** START OF Supplied passage **

Saturday, December 20, 2008

Catholic Dogs vs. Presbyterian Dogma

Funny Pictures
Funny Videos


OK, this is a prank. It is a good one, though, down to the misspelling of Catholicism.

Friday, December 19, 2008

Cohabitation Makes You FAT

Women who cohabit tend to gain weight because they start eating the junk their boyfriends favor. Married women, by contrast, make healthier meals for their families, which is one of the main reasons that husbands have longer and healthier lives than unmarried men do.

Thursday, December 18, 2008

Involved Fathers Stay; Involved Husband-Fathers Stay More

Lisa Belkin in the New York Times is reporting a very interesting study from Natasha Cabrera at the University of Maryland on what makes unmarried fathers stay. Cabrera and colleagues found that the more involved the father was with the pregnancy and birth of his child, the more likely he was to still be there three years later -- if he had moved in with the mom. It did not make a big difference if they also got married in this period. Cabrera concludes that what matters is the father's "personal involvement" in the mother's and child's future, not the "paperwork."

I draw a somewhat different conclusion. The data for this study comes from the "Fragile Families" study, so they have already been selected for their weak connection to marriage. These are couples who get pregnant outside of marriage, and do not marry because they are pregnant. Some marry well after the birth of the child, and many don't marry at all. This is the subculture with the weakest understanding of marriage as a social institution to begin with. They do not see how marriage can help them strengthen their relationship in the first place, before children. They see marriage as a seal, even a reward, for an already strong relationship. This is one of the reasons that marriages in this subculture are rare and weak to begin with.

** END OF Supplied passage **
** START OF Dataset records **

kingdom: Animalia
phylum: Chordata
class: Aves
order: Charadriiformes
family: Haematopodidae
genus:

** END OF Dataset records **

• _Written problem 1_: From the blog page above, set down the stretch from "Catholic Dogs vs." through "unmarried men do." word for word.
• _Written problem 2_:
Answer these questions using the blog page above:
(a) According to the post on cohabitation, why do women who cohabit tend to gain weight?
(b) At which university is Natasha Cabrera?
(c) From which study does the data for Cabrera's study come?
• _Written problem 3_: Extend the blog page above, beginning after its final sentence.

• _Right answer 1_:
Catholic Dogs vs. Presbyterian Dogma

Funny Pictures
Funny Videos


OK, this is a prank. It is a good one, though, down to the misspelling of Catholicism.

Friday, December 19, 2008

Cohabitation Makes You FAT

Women who cohabit tend to gain weight because they start eating the junk their boyfriends favor. Married women, by contrast, make healthier meals for their families, which is one of the main reasons that husbands have longer and healthier lives than unmarried men do.

• _Right answer 2_:
(a) They start eating the junk their boyfriends favor.
(b) The University of Maryland.
(c) The "Fragile Families" study.

• _Right answer 3_:
Cabrera's conclusion, that marriage is just paperwork, is not fully true for the anti-marriage subculture she is studying, and is less and less true the further you get from fragile families and move toward solid middle-class marriage subcultures.

Wednesday, December 17, 2008

The Census Bureau Gives Up on Black Marriage

The exciting headline in the New York Times is "Two-Parent Black Families Showing Gains." The percent of black kids living with two parents leaped up from an abysmal 35% in 2004 to a somewhat less abysmal 39.5% in 2007. This is a surprising -- nay, improbably large -- gain in so short a time. The comparable white figure is 77%.

Now, I think there probably is a small but very encouraging uptick in the middle-class black kids living with their married parents. Call this the Obama end of the spectrum.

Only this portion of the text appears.